Sweet Season  

It's August and that means fresh fruits are plentiful. Peaches, plums, cherries, blueberries, raspberries, and melons are just a few of my favorite things....

As a kid in New Jersey, the beginning of August meant two things to me. The first was the annual Atlantic County 4-H Fair. The entire year's worth of my sewing, canning and newly-learned cooking and baking techniques were delivered to judges in hopes of getting a coveted blue ribbon. The other thing I remember is that immediately after the fair ended, my mother started her freezing and canning for the winter ahead. 

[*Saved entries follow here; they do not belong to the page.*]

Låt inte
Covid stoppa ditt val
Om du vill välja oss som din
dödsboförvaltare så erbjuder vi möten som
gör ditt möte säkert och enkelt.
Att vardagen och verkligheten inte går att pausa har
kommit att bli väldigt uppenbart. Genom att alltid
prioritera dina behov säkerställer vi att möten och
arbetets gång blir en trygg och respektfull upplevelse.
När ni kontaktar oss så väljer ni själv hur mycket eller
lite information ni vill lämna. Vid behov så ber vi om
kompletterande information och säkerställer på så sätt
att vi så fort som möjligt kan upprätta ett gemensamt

Mom had it down to a science. She had this mental timetable of when every fruit and vegetable would be at its ripest. How she kept it all straight is still a mystery to me. Almost every morning we got into the car and visited a different farm. She bought peaches from Farmer A, plums from Farmer B, beans from Farmer C. Every year made her even more committed to who grew the best of anything she bought. Talk about a chain of personal suppliers! 

Once we got back home, the work began. We peeled, blanched, pitted, sliced and diced all day long. It all seemed very normal then. But, looking back, I find it incredible that she did so much and still managed to squeeze in dinner and keep the laundry basket empty.

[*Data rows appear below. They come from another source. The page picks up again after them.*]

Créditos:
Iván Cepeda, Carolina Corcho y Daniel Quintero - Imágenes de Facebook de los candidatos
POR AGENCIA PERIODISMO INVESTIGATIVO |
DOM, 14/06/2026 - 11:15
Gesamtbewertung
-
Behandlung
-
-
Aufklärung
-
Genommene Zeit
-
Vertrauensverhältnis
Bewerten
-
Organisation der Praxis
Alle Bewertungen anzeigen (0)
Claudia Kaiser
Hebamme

I was reminded of all this recently when I made a trip back east to visit my family. Every time I passed by where one of those farms used to be it brought back memories. I'd forgotten how roadside farm markets offer delicious "just picked" treats from nature.

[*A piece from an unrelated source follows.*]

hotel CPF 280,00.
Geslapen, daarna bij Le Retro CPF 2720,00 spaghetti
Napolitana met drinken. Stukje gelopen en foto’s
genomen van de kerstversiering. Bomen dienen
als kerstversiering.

So, I thought it would be fun to talk about different ways to prepare and serve these treasures. Of course, it's always wonderful to eat perfectly ripened fruit by itself, but we all like variety in our lives. So come along and don't forget to bring some fresh fruit.

Elegant desserts are a snap to prepare this time of year. Here's a list of ones that have a fruit base.

Clafouti: Fruit covered with a batter and baked.

Cobbler: Fruit baked in a deep dish with a biscuit dough topping sprinkled with sugar.

Compote: Fruit cooked slowly in a sugar syrup and served chilled. Sometimes the syrup is made with a liqueur.

Crumble: Fruit topped with a "crumbly" mixture of brown sugar, flour and chopped nuts, such as almonds. Often called a crisp.

Flan: Custard and fruit baked together. 

Fool: Pureed fruit that's been chilled and then gently folded into whipped cream.

Melba: A dish invented by the French chef Auguste Escoffier. Peaches are poached in syrup and cooled. They're served hollow side down over vanilla ice cream. A Melba Sauce, made with raspberries and red currant jam, is drizzled over the top.

Pie: A dish made with a crust and a filling. There can be a bottom crust, a top crust or both.

Tart: A pastry crust with shallow sides and a filling - in this case, fresh fruit.

Need something a little simpler? Try these variations for your discriminating palate.

Grilling: Cut the fruit in half and gently toss in melted butter and sugar. Lay the fruit on a sheet of aluminum foil. Grill on each side until the sugar starts to brown.

Marinating: Steep the fruit overnight in a sweet dessert wine, such as Sauterne. The fruit absorbs the wine flavor.

Roasting: Instead of grilling the fruit, pop it in a 375-degree oven for about 15 minutes. Toss a splash of vanilla and an orange liqueur in the butter for an extra injection of flavor.

Plan Ahead

Don't forget to freeze a few containers of your favorite fruit too. Imagine being able to pull out a bowl of raspberries in November! For most fruits all you need to do is cut them into bite-size pieces and put them in a Tupperware type container. 

My mom always froze quite a variety of fruit each summer. Although we enjoyed it all year long, we looked forward to one occasion in particular. On Thanksgiving she made the most wonderful fruit salad. Our entire extended family marveled about all the fresh fruit and what a treat it was every year.

And finally, don't overlook making jams and preserves. If you're not comfortable with canning, try freezing. A little bit of homemade plum jam on your toast in January will help you remember that there really are four seasons.